12-14 mai 1643 : La longue agonie du « très chrétien » roi Louis XIII
Le mot de Laurent Sailly
Au regard de l'Histoire, Louis XIII est un roi oublié. Eclipsé par le panache de son père Henri IV, occulté par l'éblouissante renommée de son fils Louis XIV, il laisse l'impression d'un monarque mélancolique et sans personnalité, dominé par son Premier ministre, le tout-puissant cardinal de Richelieu. C'est oublier que Louis a survécu six mois à son ministre : six mois ignorés de la postérité, mais capitaux pour l'histoire de France. Car entre décembre 1642 et mai 1643, il est à la tête d'un pays en guerre contre l'Espagne, au centre d'une Cour déchirée par les cabales. !
On sait le roi malade. Il connaît un état de dépression constant, ce qui en fait une personnalité torturée, forte et faible à la fois. Au plan physique, le roi souffre depuis sa plus tendre enfance de crises intestinales. A 42 ans, il ressemble à un vieillard à l’organisme affaibli, amaigri, fatigué… Il est sujet aux migraines et aux hémorroïdes. Il est probablement atteint de la maladie de Crohn. Le 21 février 1643, le roi est alité au Château Vieux de Saint-Germain-en-Laye. Le 19 mars, il est transporté au Château neuf, l’air y étant réputé plus respirable.

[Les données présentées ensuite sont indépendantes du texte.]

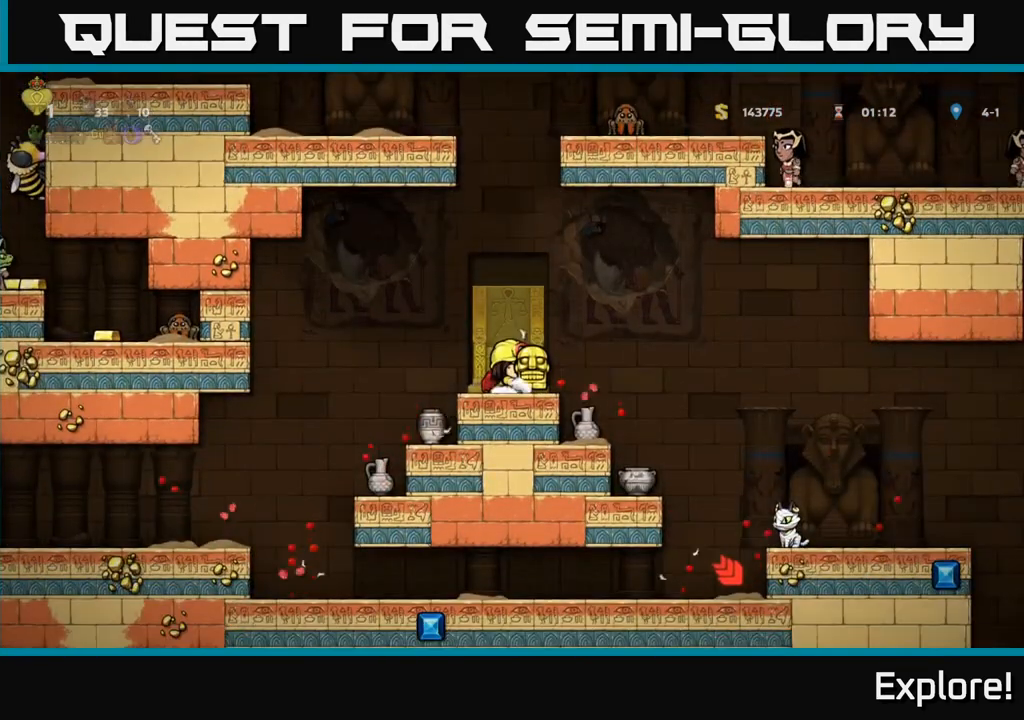
{"buttons": [], "left_stick": "center", "right_stick": "center", "events": [[150, "DPAD_RIGHT", "down"], [317, "DPAD_RIGHT", "up"]]}
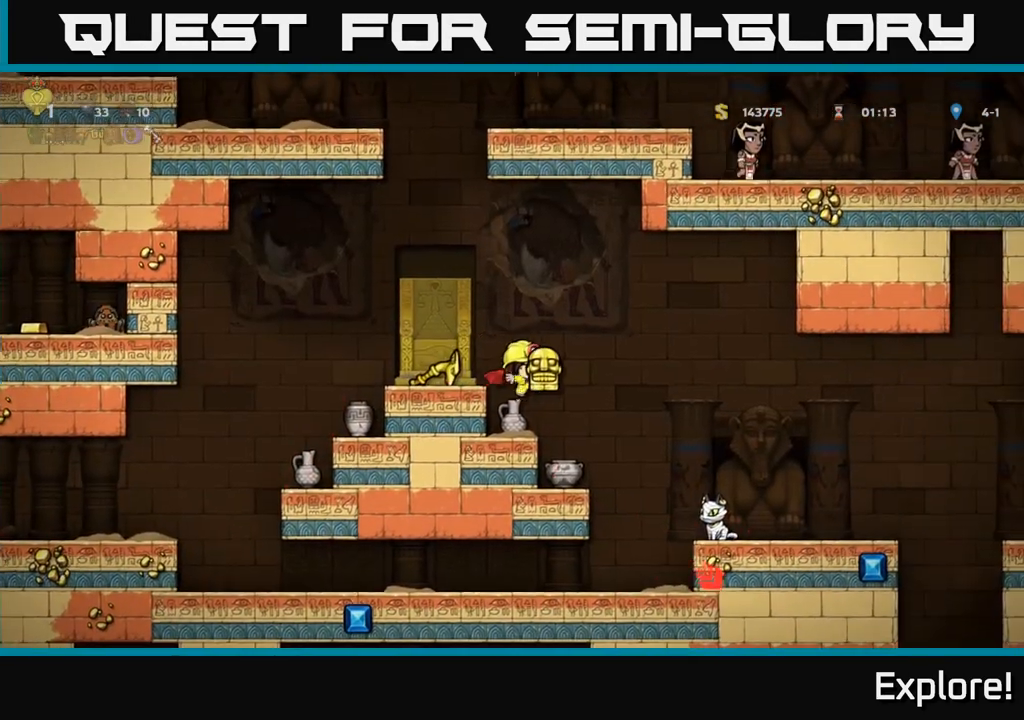
{"buttons": [], "left_stick": "center", "right_stick": "center", "events": []}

Le dauphin est un enfant ; qui va assumer la régence ? La reine, Anne d'Autriche, le frère du roi, Gaston d'Orléans, les princes du sang et les grands s'allient, se brouillent et complotent, cependant qu'un quasi-inconnu nommé Giulio Mazarini progresse dans les allées du pouvoir... De plus, le jeune Louis-Dieudonné n’est toujours pas baptisé. Il faut faire vite. En sa longue agonie, Louis poursuivit un dessein unique: assurer le destin du trône de France. Et, en grand roi qu'il était, il y parvint.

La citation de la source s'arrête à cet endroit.